Inside the fort there  are many buildings and mosques that were built presumably after  Bahmani and Adil Shahi period as revealed by the inscriptions. Some of them are: 

01. The citadel or the Bala Hisar is situated on the summit of the middle hill, approachable  by a two way road-partly by a flight of steps  through a doorway in the middle; 

02. There is a small mosque  with  two slim minarets and a single arch built in the Bijapur style.
 Long gun more than 20 feet, Raichur fort.karnatakatravel.blogspot.i
03. There is a circular platform for the gun which is mounted on a turn table. 

04. On the west, there is a Dargah -  Panch Bibi Dargah for five female saints.

05. There is a stone carved Nandi in sitting position at the back of the Hall.  

06. On the Eastern side of the Fort there is a small Masjid called  Jami Masjid. The Mihrab  has a dome  adorned  with a circular row of lotus petals.

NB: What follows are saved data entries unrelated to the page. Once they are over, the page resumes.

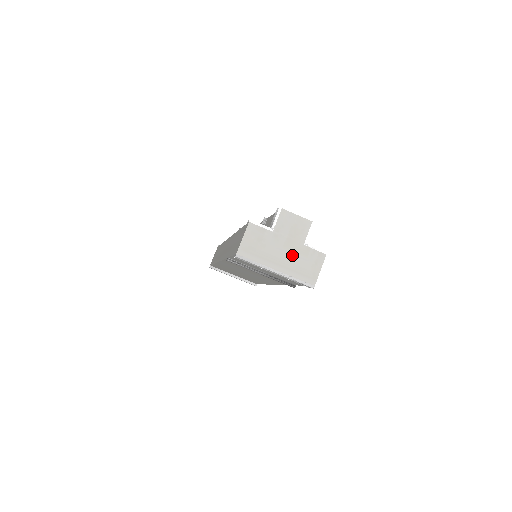
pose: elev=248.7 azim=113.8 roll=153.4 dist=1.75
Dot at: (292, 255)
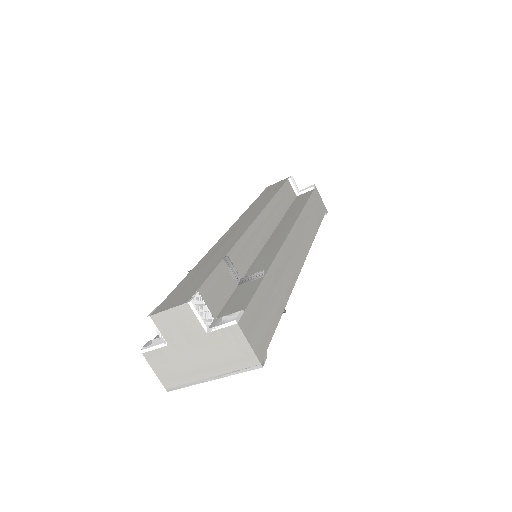
Dot at: (208, 352)
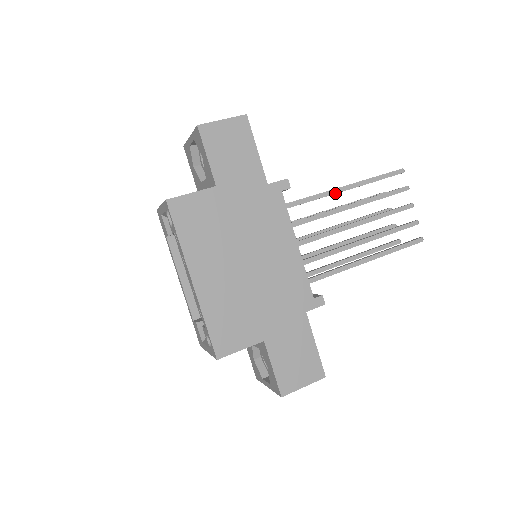
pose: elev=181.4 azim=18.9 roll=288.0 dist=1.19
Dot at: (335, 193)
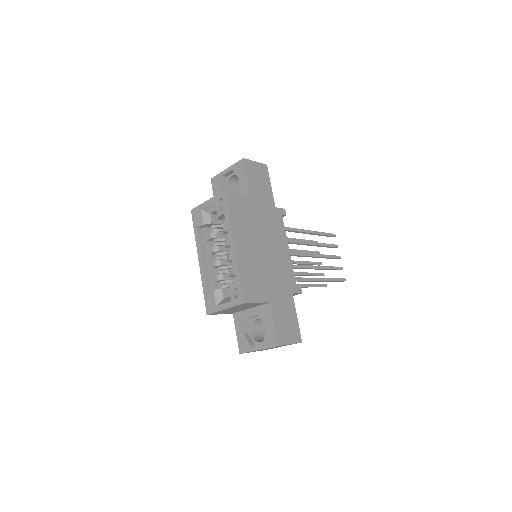
Dot at: (303, 232)
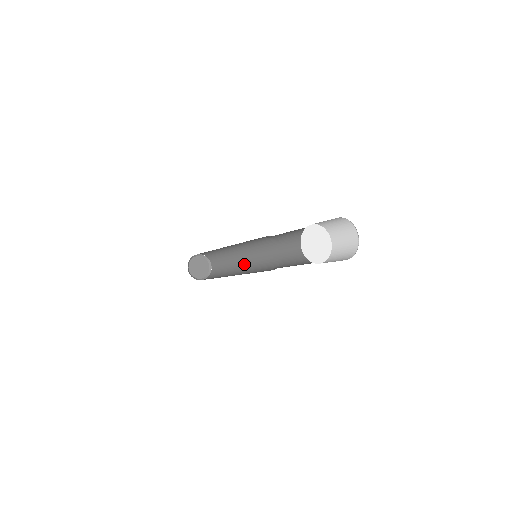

It is has two entrances - one in the East and the other in the South. The eastern gateway is characteristic of early-15th-century gateways. The  cemetery in the court yard  is believed to contain the graves of some members of the Adil Shahi dynasty of Bijapur.

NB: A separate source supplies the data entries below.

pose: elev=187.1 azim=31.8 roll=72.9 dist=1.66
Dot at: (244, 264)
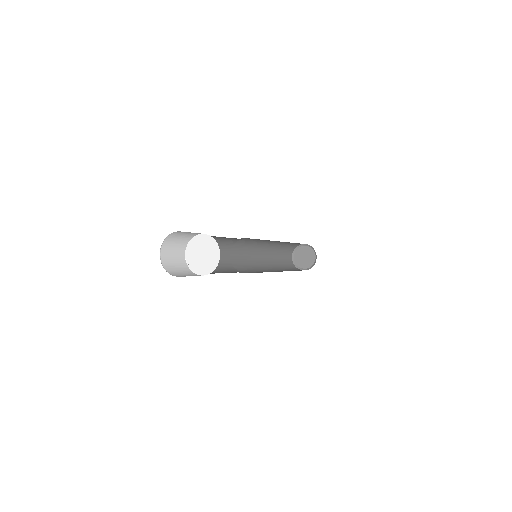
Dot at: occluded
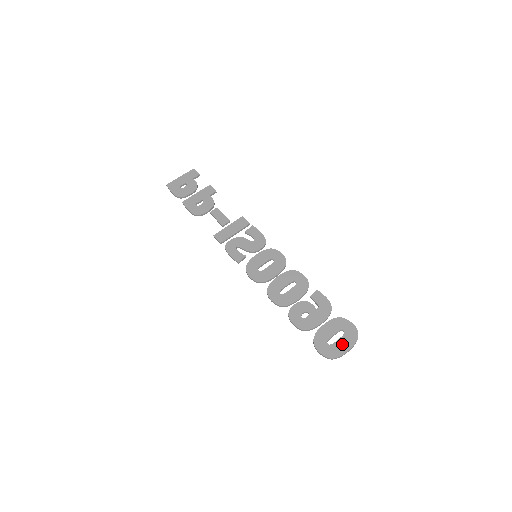
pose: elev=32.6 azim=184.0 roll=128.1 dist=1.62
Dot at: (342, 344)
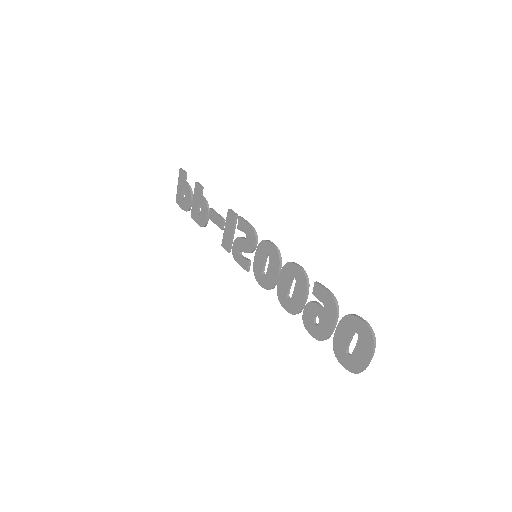
Dot at: (360, 353)
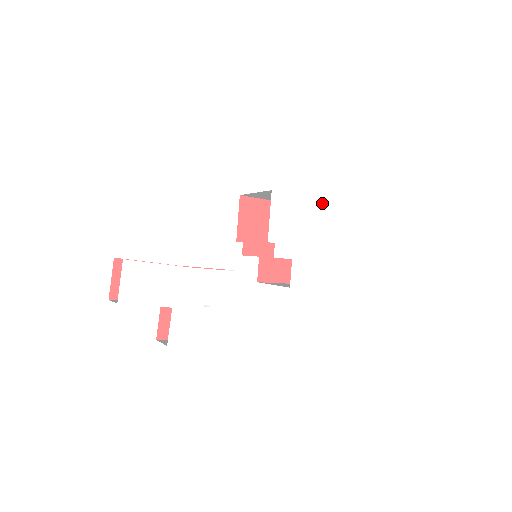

07. The remains of an ancient Hindu palace is  across the  Jami Masjid. No details are available about the ruined palace.

08. The Daftkari Masjid  near the  Sikandari Darwaza is believed to have been built, from masonry materials taken from a Hindu temple. The pillars in the prayer hall  suggest Chalukyan workmanship.

09. The tomb of a Muslim Saint, Pir Sailani Shah lies near the wall built by the Hindus. The  arched tomb structure built in  Bijapur style has  a small rectangular hall, with a one-arched opening in each face. The  arches rest on small stone pillars carved in Chalukyan fashion. There are  four small slim turrets at the corners. The Sailani gate draws its name from the name of this saint.

Raichur fort.
10. The Kali Masjid is yet another place where  Hindu material was  used in construction as confirmed by the presence of  beautifully polished Chalukyan pillars of black basalt and the fragments of Kannada inscriptions found on the slabs in its walls.

11. The Ek Minar ki masjid, oldest place of Muslim worship in Raichur,  also shows  instances of Hindu influence in the form of the Chalukyan pillars. This Masjid has just one 65 feet tall two-storied  minaret built in the Persian style. The windows and the surrounding galleries on the two floors suggest  the Bahmani style of construction. The top is accessed by a winding staircase.

12. The main attraction of this fort is a large 41 feet long stone. This slab carries records in Telugu along with a scene where huge slabs are hauled up  hill with the help of buffalo driven carts.